En primer lugar, la legitimidad y eficacia de la protesta (y consecuentemente el apoyo del que gozaban los movimientos sociales que habitualmente las impulsan) parece haber disminuido, al constatar muchas personas sus externalidades negativas (violencia, polarización y debilitamiento del control social, entre las principales). En segundo lugar, la nueva élite política, al tener que hacerse cargo de las responsabilidades de gobierno, ha visto mermada la consistencia de su narrativa inicial, ha constatado la relativa improbabilidad de imponer su visión de futuro a través de lograr una hegemonía cultural estable, y ha experimentado la necesidad de negociar si quiere obtener avances a través de los mecanismos de la política institucional.

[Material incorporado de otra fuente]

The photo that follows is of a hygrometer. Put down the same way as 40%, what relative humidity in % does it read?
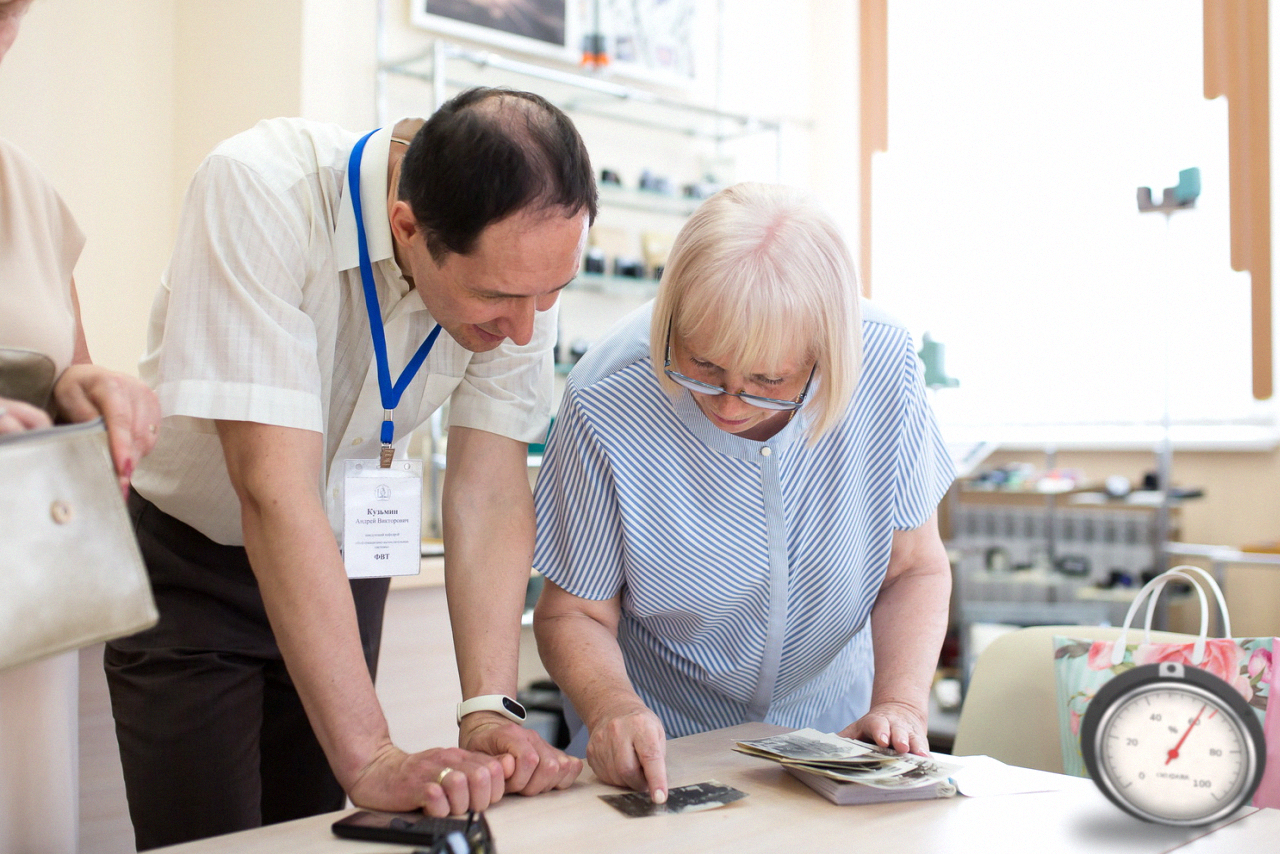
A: 60%
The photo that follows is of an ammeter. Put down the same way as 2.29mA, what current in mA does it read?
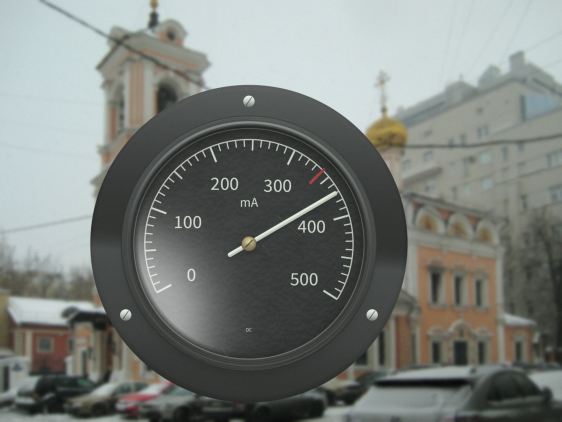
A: 370mA
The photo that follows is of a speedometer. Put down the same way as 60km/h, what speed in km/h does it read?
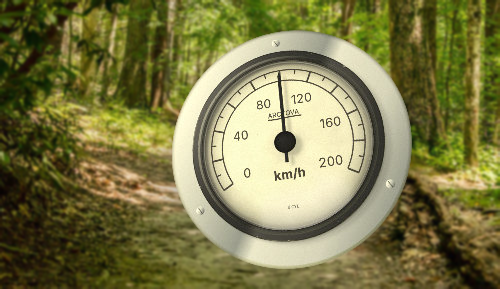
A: 100km/h
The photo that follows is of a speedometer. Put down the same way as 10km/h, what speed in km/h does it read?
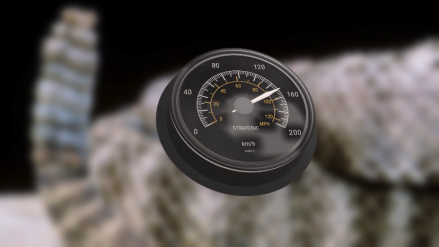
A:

Finalmente, luego de vaivenes electorales que se explican principalmente por los efectos político-emocionales de la Revuelta Urbana que vivimos el año 2019 (acentuando las expectativas de cambio en un primer momento y las demandas por seguridad y estabilidad posteriormente), las elecciones de octubre recién pasado muestran tres resultados que podrían aumentar la deseabilidad de intentar cambios sociales conducidos a través de la política institucional:
Es posible que, por improbable que parezca, sea este el tiempo de la política y los políticos. Pese a la desconfianza social, es posible que el sistema político institucional chileno tenga una nueva oportunidad de generar y negociar los cambios sociales que una parte importante de la ciudadanía demanda y así recomponer al menos en parte su legitimidad social.
Nos parece que la viabilidad de ello pasa por reconocer y lograr acuerdos de mínimos en relación con las principales y más transversales y extendidas demandas ciudadanas, que son mostradas con claridad por el informe del PNUD: Lograr relaciones de género más igualitarias, mejorar las condiciones de seguridad social (salud y previsión, principalmente) de segmentos sociales vulnerables a procesos de movilidad social descendente, como son los sectores medios-bajos y bajos, recuperar la educación como vehículo meritocrático de movilidad social, mejorar la seguridad pública, disminuyendo la violencia delictual y la delincuencia organizada, recomponer los estándares éticos de las élites económicas y políticas e impulsar el crecimiento económico, factor que no sólo es muy demandado por la población y la élite económica, sino haría mucho más fácil llegar a acuerdos distribucionales de poder y dinero.
¿Será posible que el sistema político logre pactos en todos o algunos de estos puntos? No lo sabemos, pero parece estar abriéndose una nueva oportunidad para la política. Si nada de ello ocurre, es posible que nuestra sociedad transite a futuro por otros derroteros. Esperemos que no sean socialmente más costosos.